„Die Abwesenheit des Guten oder der nicht enden wollende Zusammenbruch der Sowjetunion“

Am zweiten Juni war der Fotograf Siegfried Wittenburg ein weiteres Mal zu Gast in der Hanse-Schule. Wie schon bei seinen Besuchen zuvor brachte er nicht nur Fotos aus seiner langjährigen Arbeit sondern auch eine Stück Geschichte und eine Vielzahl persönlicher Erinnerungen mit.

Annähernd 200 Schülerinnen und Schüler aus unterschiedlichsten Berufsschulklassen und der Ausbildungsvorbereitung lauschten seinen Worten, während Wittenburg den Bogen spannte von Macht und Pracht des Zarenreichs über Lenin und Stalin bis zur Sowjetunion in der Zeit des Kalten Krieges. Wittenburg, geboren 1952 in der Nähe von Rostock, erzählte von der Unfreiheit, wie er sie in seiner Jugend in der DDR erlebt hat und verdeutlichte seinen jungen Zuhörerinnen und Zuhörern, wie es war, unter sowjetrussischer Herrschaft zu leben. Das deutsch-russische Verhältnis wurde den Menschen in der DDR als „Deutsch-sowjetische Freundschaft“ verkauft, kam es allerdings zu Freundschaften, wurde der private Briefwechsel unterbunden. Das jedenfalls erlebte Wittenburg in der Folge seiner Reise nach Sibirien 1979, blieben doch seine Briefe an eine sehr gastfreundliche Frau dort, stets unbeantwortet.

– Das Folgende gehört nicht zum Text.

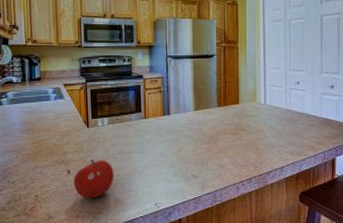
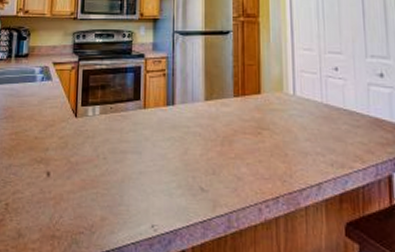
fruit: present [74,160,114,199] -> none [53,159,102,213]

Obwohl er nicht Mitglied in der in der Gesellschaft für Deutsch-sowjetische Freundschaft war, gewann er als junger Mann einen Fotowettbewerb dieser Organisation. Erst Jahre später erfuhr er, dass sein damaliger Betriebsleiter die Mitgliedschaft Wittenburgs in dieser Gesellschaft fingiert hatte, um als Betrieb keine Nachteile zu erfahren. Den Schülerinnen und Schüler wurde bewusst, dass es sich um ein Verhältnis von Macht und Abhängigkeit handelte, das den Namen Freundschaft trug. Das System bestehe darin, dem Menschen Angst einzujagen und wer Angst habe, habe schon verloren, denn er sei nicht mehr handlungsfähig, so Wittenburg.

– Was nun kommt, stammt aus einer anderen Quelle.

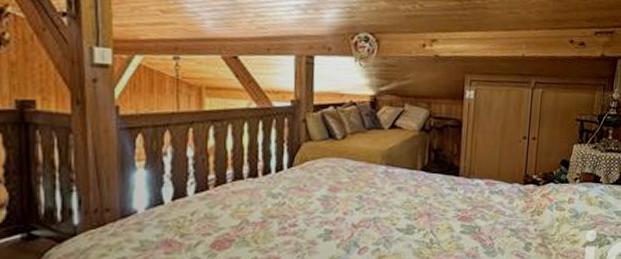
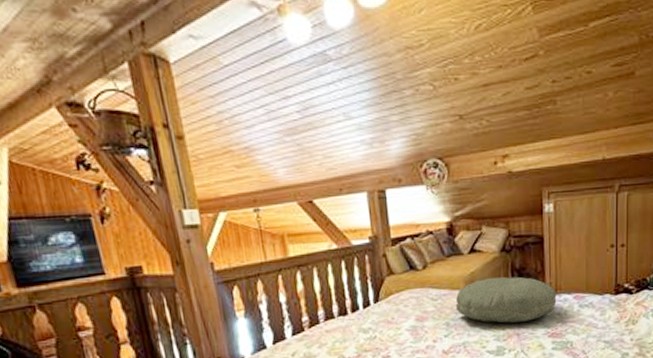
pillow: none [370,155,470,202] -> present [455,276,557,323]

Den Wert der Demokratie hob Wittenburg durchgängig hervor. Auf die Frage, was mit Menschen passiert, die ihre Meinung nicht frei äußern dürfen, antworteten die Schülerinnen und Schüler, dass es sie wütend machen würde und dass der Austausch von Ideen, gegenseitige Wertschätzung sowie ein friedliches gesellschaftliches Miteinander beeinträchtigt würden. Ebenso würde der wirtschaftliche Aspekt hinsichtlich Bildung und Forschung als Grundlage unseres Wohlstandes ausgebremst. Ganz besonders eindrucksvoll war seine Erinnerung an ein Mädchen, das ihn im Rahmen eines seiner Vorträge fragte, ob er denn nicht Verbesserungsbedarf bei der Ausgestaltung der jetzigen Demokratie sehe. „Ja, ganz gewiss, aber das ist jetzt eure Aufgabe“, antwortete Wittenburg. Somit hat er die junge Generation aufgefordert, den Staffelstab unseres demokratischen Systems aufzunehmen und diesen erfolgreich in die nächste Generation zu tragen.